Lanciare dal cielo un volantino
Volevo un volantino che arrivasse contemporaneamente a Roma, Verona, Torino, Palermo, Bolzano, Firenze, Bologna... Nacque così l’idea di progettare un collegamento telematico: bastava aggiungere al computer un piccolo apparecchietto chiamato «modem» e collegarlo alla presa telefonica. Ma il pacifista inquieto non si accontenta: volli acquistare un modem-fax, ossia una scatolina a doppia funzione per inviare non solo messaggi telematici ma anche fax. Un potere militare omicida aveva travolto i miei sogni. Uno stuolo di politici impresentabili e insensibili aveva stracciato la Costituzione e autorizzato il massacro. Per chi aveva sognato, e quasi pregustato, un futuro pacifico dopo l’89, tutto o quasi stava crollando. Vi si era sovrapposta la geometrica potenza delle bombe intelligenti, le mappe digitalizzare dei megacomputer della Desert Storm con il calcolo esatto degli obiettivi da colpire, degli uomini da uccidere. Alla precisione dei computer militari sentivo che andava opposta una controffensiva nonviolenta di computer pacifisti, precisi, «vendicativi», capaci di intercettare e inseguire tutte le informazioni false, di comunicare in tempo reale in un’unica grande rete che simulasse un’«agorà della pace».
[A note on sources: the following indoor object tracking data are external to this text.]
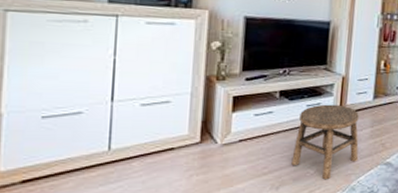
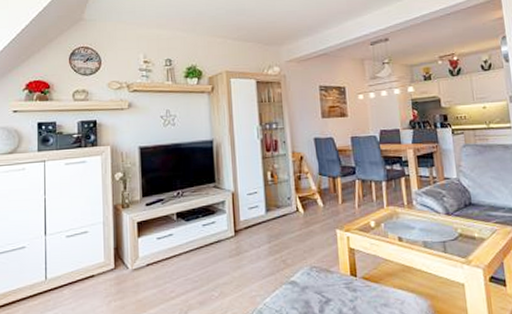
stool: present [291,104,359,180] -> none [195,221,261,303]

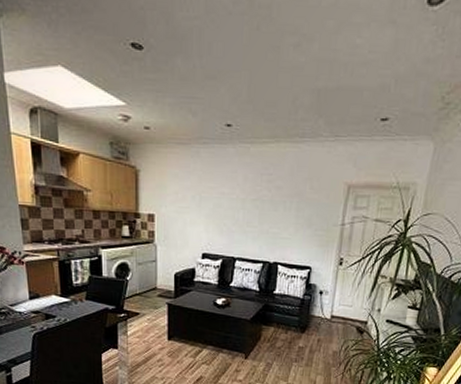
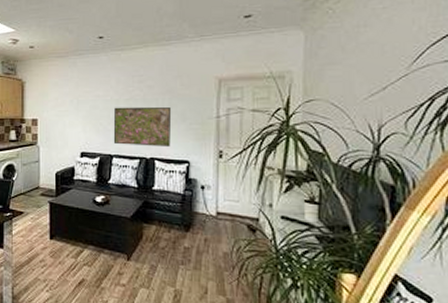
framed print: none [237,207,299,252] -> present [113,106,172,147]

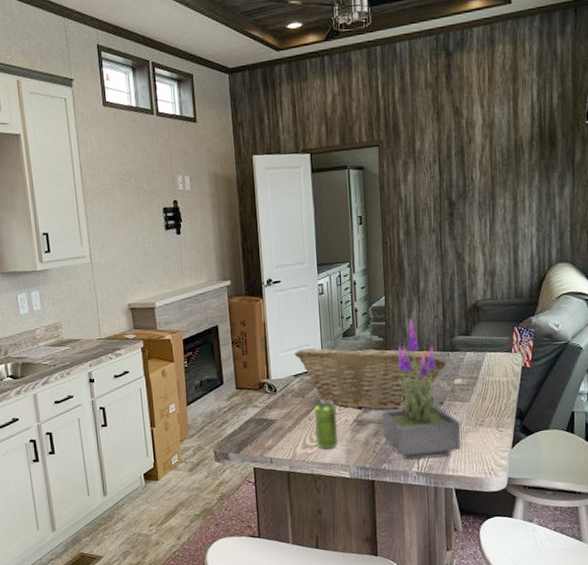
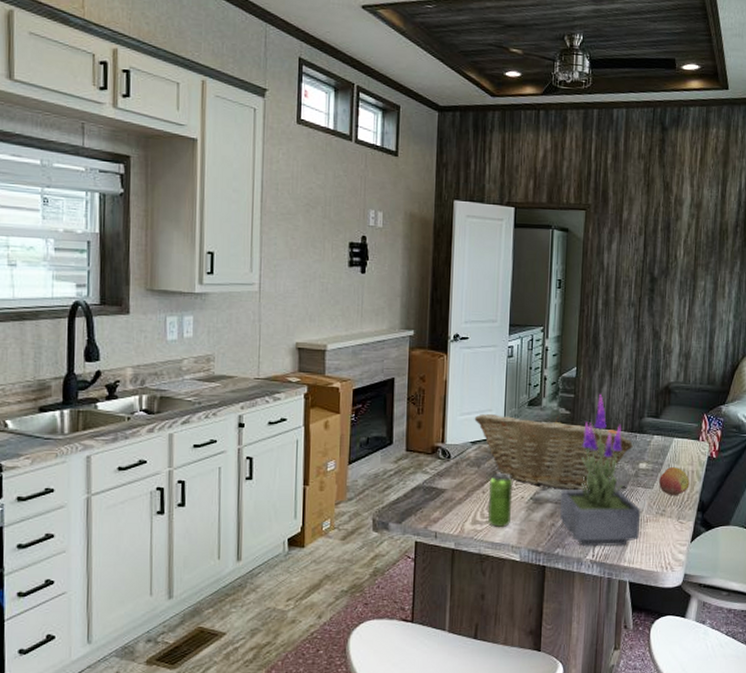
fruit: none [475,380,506,406] -> present [659,467,690,495]

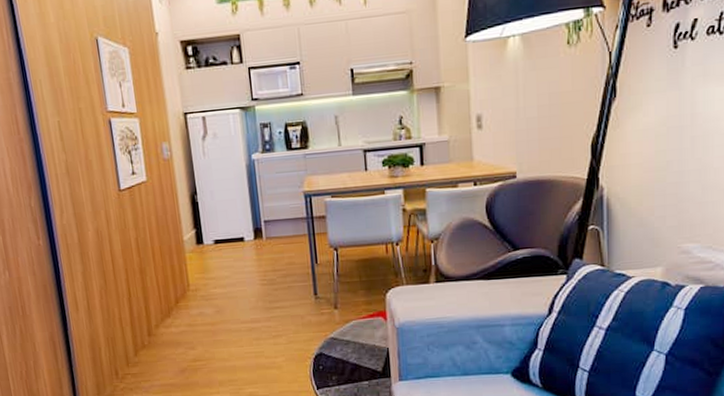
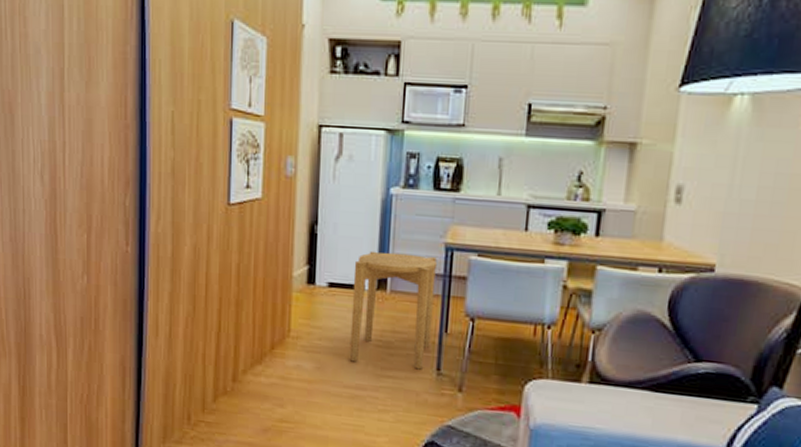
side table: none [232,205,306,301] -> present [349,250,438,370]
Le mie tecnologie nonviolente
Incorporare nella telematica una missione di speranza concreta è stato per me un gesto assolutamente nonviolento. Nel ’68 non erano pochi i giovani che proiettavano speranze su alcune tecnologie: si potevano e si dovevano usare le armi per difendere gli oppressi nell’America Latina e nel Vietnam si proiettava la speranza nella potenza liberatrice di un popolo in armi. Le tecnologie militari furono forse le uniche tecnologie a non essere sottoposte alla critica corrosiva del ’68. Fu un tragico errore questo approccio «amichevole» alle tecnologie della guerra. I computer come tecnologie dell’informazione – furono criticati (anche a ragione) e considerati più pericolosi delle stesse armi, strumento di pianificazione del capitale. Ma è possibile un approccio nonviolento ai computer? Risposi di sì a me stesso e, con due amici, cominciai l’avventura.
Un pomeriggio di settembre
Infatti un pomeriggio di settembre del 1991 da un amico portai il mio computer, lui aveva il modem di un altro suo amico avuto in prestito (!), un altro aveva portato il programma di telecomunicazione: a ognuno mancava qualcosa ma insieme facemmo tutto. Quando udimmo il primo fischio stridulo che scandiva l’avvenuta connessione telematica rivivemmo le scene del film «Wargames». Fummo infatti intercettati dal SysOp che fece apparire sul video delle domande di identificazione. Iniziò un’esperienza difficile: si trattava di imparare cose nuove, termini oggi astrusi e una settimana dopo perfettamente familiari. Il sogno di creare un collegamento telematico nazionale è stata un’emozione vissuta e costruita giorno per giorno. Una strada sulla quale si sono incontrate decine di persone che hanno collaborato. Conoscendosi attraverso delle tastiere. Oggi molte persone sono collegate da PeaceLink sulla rete telematica. Che cosa si prova? Si prova il senso della «rete», della cooperazione forte e comunicativa per uno scopo concreto, della comune appartenenza a un villaggio globale che si mobilita per scopi di solidarietà e di pace.